In August 2023, the Federal Court found that Delta Building Automation Pty Ltd and its sole director attempted to rig a bid in connection with a tender conducted by the National Gallery of Australia in Canberra in late 2019. The tender related to the replacement and ongoing maintenance of a building management system at the gallery. The Federal Court found that the sole director, offered to pay a competitor in exchange for agreeing to rig the bid for the tender. Notably, the competitor rejected the approach, and the National Gallery did not suffer any loss as a result. A hearing to determine penalties and other orders has occurred and judgment is pending.   

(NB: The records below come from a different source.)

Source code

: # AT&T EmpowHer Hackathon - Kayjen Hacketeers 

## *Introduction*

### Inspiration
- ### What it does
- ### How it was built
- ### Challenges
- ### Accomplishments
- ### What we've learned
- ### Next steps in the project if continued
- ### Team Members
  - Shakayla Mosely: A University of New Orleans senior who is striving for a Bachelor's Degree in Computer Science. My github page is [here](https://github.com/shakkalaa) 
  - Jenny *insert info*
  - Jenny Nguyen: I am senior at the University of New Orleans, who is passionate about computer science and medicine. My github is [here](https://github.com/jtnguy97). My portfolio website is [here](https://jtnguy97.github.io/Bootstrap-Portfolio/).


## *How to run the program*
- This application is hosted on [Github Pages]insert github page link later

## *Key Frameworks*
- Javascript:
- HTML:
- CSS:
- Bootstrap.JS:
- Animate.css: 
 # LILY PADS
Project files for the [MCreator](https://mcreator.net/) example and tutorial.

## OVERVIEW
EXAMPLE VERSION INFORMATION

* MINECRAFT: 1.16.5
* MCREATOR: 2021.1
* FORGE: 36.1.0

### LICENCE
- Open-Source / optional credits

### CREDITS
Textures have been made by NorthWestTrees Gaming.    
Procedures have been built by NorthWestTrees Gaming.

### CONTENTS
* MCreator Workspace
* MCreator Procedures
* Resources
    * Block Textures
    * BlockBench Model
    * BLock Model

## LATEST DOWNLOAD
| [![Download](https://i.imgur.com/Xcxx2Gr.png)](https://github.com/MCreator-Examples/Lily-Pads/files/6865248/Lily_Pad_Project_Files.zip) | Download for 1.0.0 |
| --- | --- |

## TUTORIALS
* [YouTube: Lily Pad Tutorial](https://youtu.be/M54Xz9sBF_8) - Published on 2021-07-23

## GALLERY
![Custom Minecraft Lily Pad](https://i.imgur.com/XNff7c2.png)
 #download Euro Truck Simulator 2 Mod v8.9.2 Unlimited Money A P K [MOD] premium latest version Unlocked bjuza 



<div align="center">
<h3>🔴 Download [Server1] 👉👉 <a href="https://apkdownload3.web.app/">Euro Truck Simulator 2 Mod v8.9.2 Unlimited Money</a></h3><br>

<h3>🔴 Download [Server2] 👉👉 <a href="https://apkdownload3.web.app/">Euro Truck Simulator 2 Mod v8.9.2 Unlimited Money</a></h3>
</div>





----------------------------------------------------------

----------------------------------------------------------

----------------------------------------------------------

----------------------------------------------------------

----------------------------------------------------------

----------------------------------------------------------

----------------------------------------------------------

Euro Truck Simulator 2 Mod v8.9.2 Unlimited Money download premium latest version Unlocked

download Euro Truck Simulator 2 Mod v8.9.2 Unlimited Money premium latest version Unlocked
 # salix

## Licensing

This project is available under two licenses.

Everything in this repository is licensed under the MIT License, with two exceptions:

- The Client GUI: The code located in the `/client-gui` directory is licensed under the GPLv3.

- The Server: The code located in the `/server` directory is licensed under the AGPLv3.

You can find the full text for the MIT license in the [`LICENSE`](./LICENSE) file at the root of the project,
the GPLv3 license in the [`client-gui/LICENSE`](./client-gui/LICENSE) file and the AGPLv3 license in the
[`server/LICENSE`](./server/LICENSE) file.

In December 2022, the ACCC commenced proceedings against Qteq Pty Ltd, a mining equipment and technology services company and its executive Chairman, alleging seven instances where Qteq contacted competing businesses who supply services to the oil and gas industry and attempted to induce them to enter into cartel arrangements involving output restrictions, market sharing and rigging a tender. The hearing on liability occurred in March 2024 and judgment is pending.

Criminal prosecutions

The only remaining criminal cartel case currently s before the Federal Court is the appeal by Aussie Skips in respect of the A$3.5m fine imposed by the Federal Court in February 2024 for colluding to fix prices with its competitor, Bingo Industries. The appeal is in the early stages.